I’m shocked at the 25M line part! That is a completely unfathomable amount of code for one codebase. I really want to know more about that.

I am more shocked by the "overnight" aspect. I tried running clang-format on the Chromium source (68,281 .cc files, 21 million lines according to wc):

$ find chromium-149.0.7826.1/ -name ".cc" -exec cat {} + | wc 21640925 55715244 833460441

And that took less than 6 minutes on a single E5-2696 v3 from 2014:

$ time find chromium-149.0.7826.1/ -name *.cc | parallel -j 16 clang-format $x>/dev/null

real 0m5.666s user 1m13.964s sys 0m13.373s

That’s orders of magnitude faster, especially if we assume they’re not running their workloads on potatoes like mine. Is Ruby’s syntax really that much more complicated than C++, or is this a tooling problem?

I don't think the post necessarily means it took multiple hours to format the codebase, I think they're probably just saying they worked on it off-hours and landed it while no one was working so that it didn't run into merge conflicts.

My guess would be tooling. I think the Ruby formatters are written in Ruby. I’d guess the clang one is written in C.

Nah the article says it's rust and calling into a C library for parsing.

Only 25 million? :) Google had billions a decade ago...

https://research.google/pubs/why-google-stores-billions-of-l...

iirc they also vendor(ed) many of their dependencies, several layers deep, which still counts for "stores" though it's rather different than "wrote" / "maintains".

Very true. It was still hundreds of millions of lines of first party code a decade ago, and could easily be over a billion at this point.

Yeah, I can definitely believe that Google would break over a billion handwritten. It's a big company that has been around for a long time.

It's still absurd.

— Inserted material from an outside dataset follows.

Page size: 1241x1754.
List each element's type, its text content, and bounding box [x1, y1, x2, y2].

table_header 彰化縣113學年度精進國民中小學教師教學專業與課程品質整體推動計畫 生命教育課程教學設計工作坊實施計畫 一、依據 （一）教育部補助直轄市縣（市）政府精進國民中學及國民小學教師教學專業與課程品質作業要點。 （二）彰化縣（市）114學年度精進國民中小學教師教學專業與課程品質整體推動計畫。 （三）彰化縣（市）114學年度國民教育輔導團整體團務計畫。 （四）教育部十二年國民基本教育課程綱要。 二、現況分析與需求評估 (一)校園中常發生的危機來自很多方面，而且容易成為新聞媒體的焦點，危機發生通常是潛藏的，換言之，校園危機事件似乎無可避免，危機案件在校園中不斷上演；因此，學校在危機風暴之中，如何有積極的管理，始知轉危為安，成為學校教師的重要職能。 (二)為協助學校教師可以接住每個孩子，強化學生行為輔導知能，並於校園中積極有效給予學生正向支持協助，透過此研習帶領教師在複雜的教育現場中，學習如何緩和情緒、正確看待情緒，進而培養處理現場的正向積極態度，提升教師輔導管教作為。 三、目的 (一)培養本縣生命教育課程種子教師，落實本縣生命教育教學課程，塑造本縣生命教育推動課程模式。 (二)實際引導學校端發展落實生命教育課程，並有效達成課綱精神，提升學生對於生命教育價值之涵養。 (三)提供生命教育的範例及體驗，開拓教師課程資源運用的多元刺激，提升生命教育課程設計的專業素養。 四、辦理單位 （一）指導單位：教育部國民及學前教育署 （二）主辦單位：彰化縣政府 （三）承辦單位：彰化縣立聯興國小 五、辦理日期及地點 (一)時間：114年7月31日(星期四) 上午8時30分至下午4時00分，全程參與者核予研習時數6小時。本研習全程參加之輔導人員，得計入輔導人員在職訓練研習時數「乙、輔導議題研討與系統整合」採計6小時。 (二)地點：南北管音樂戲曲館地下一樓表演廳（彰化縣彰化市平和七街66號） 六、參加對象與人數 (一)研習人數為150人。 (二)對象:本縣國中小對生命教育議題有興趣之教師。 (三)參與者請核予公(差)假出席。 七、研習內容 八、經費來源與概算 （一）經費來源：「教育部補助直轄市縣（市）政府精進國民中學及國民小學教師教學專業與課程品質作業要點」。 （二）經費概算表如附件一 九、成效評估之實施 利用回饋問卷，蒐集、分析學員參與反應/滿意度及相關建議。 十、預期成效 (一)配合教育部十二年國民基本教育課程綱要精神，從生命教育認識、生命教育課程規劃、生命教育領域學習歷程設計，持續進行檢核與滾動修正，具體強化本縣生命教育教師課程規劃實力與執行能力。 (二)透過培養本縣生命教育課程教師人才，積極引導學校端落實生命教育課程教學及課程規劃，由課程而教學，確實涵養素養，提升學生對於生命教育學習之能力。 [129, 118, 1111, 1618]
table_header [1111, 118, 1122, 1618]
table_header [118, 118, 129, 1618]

But believable.

Right, where is the rest of the code?

They're up to 42 million now, as per the article

That sounds even more insane to me, but I guess most of that code does not really touch financial transactions, otherwise it would be a nightmare being responsible to verify that.

Ruby code touches financial transactions. Card payments were migrated to Java when I left in 2022. Non-card payments (e.g., ACH, checks, various wallets) were still processed by Ruby.

PCI-related/vaulting code lived in its own locked-down repo. I think that was a mix of Go and Ruby.

Once you have the foundations in place for account balances and the ledger, processing a payment isn’t that daunting. Those foundations, however, took a lot to build and evolve.

> Once you have the foundations in place for account balances and the ledger, processing a payment isn’t that daunting. Those foundations, however, took a lot to build and evolve.

Pretty much. I've worked at places with PHP payment processing that worked just fine, and at a place with C++ payment processing (and no testers) and it worked just fine. I wasn't around when the systems were first built though so not sure if there were tears along the way.

> migrated to Java

I want to know more about this

My (much smaller than Stripe) company is well over 4.5M at this point, and the graph is very much exponential.

AI has been a huge problem here: the amount of code is just exploding. Quality of the produced code is another matter.

^^^^^^^^^^^^^^^^^^^

I recently wrote a very esoteric Python script. 100 lines of code. No classes, no functions, but yes argparse.

I've tried out the latest open source models on the task. They go bananas. It's like Enterprise fizzbuzz (https://github.com/enterprisequalitycoding/fizzbuzzenterpris...). They love classes and imports and reinventing the wheel. A great way for me to tell trash AI slop code is it'll define a useful constant then 15 lines later do it again with a different name.

They love making code that looks impressive. "Wow look at all the classes and functions. It's so scalable. It's so dynamic. It validates every minutae against multiple schema and solves a problem I never thought about." But it was trash code. One really was 400 lines and it didn't even look like it would work. Can't even imagine what it means for 4.5M moderately good human lines to become what? 27M fluffy filler repeat lines that don't even make sense?

The bad part of LLM is it got trained on bad examples because us humans also don't know WTF we're doing.

Yeah maybe I need to do the old "you are a veteran engineer" nonsense. I've had some success telling it to implement everything it suggests and be production ready. I hate when it takes a shortcut and says I'll have to change it. That's kinda the whole point of me not writing the code...

Unless I’m mistaken, it’s a monorepo. So it’s not 25M LoC in a single app, it’s (all?) of their server-side code and shared libraries. There’s also a variety of other languages in use.

16 years and thousands of engineers write a lot of code.

Imagine lots and lots of models and stubs generated from swagger, protobuf, sqlc etc.